Louis-Napoléon Bonaparte was born in Paris during the Second French Empire. His father Charles-Louis Napoléon Bonaparte was the nephew of Napoléon Bonaparte and seized power in 1852 anointing himself Emperor as Napoléon III. The Second French Empire under his leadership doubled the size of its overseas empire and repaired relations with Great Britain. However in July 1870 Napoléon III would enter into a war with Prussia with no allies and an inferior army. He would be captured in battle and Paris would abandon him declaring the Third Republic of France. The Bonaparte family would go into exile in England where the young Prince Imperial Napoléon IV would receive military training.

 

The young Prince was beloved and popular within political elite circles. He was a serious contender to marry one of Queen Victoria’s daughters, but the Prince first desired to experience military action. After applying great pressure he would get the opportunity to travel to South Africa and assist the British in their ongoing war with the Zulu people. He was attached to the staff of a Colonel in the Royal Engineers but the Prince’s eagerness for action found him volunteering to go along with reconnaissance missions as often as he could. Concerned for his safety, the British assigned personal guards to protect the young reckless Prince.
* * *
» **WHAT THIS TASK INVOLVES**
Answer these questions about the Prince Imperial text:
(a) In what month and year did Napoléon III enter into a war with Prussia?
(b) In which country did the Bonaparte family go into exile?
(c) On whose staff was the Prince placed in South Africa?
The lines that come next are from a different source.

» **DATASET EXTRACT**
* * *
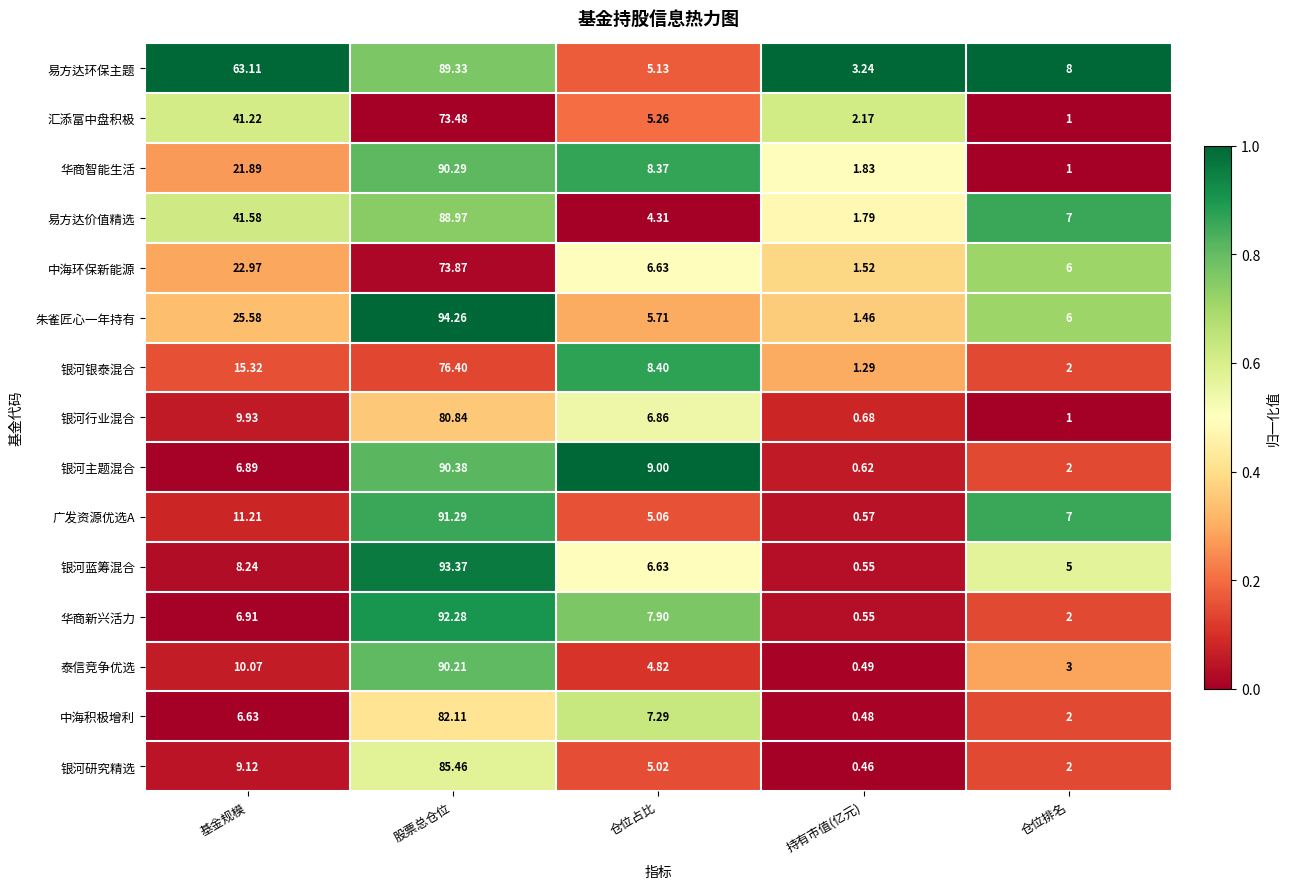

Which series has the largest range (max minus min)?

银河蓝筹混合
* * *
» **SOLUTION TO THIS TASK**
(a) July 1870
(b) England
(c) A Colonel in the Royal Engineers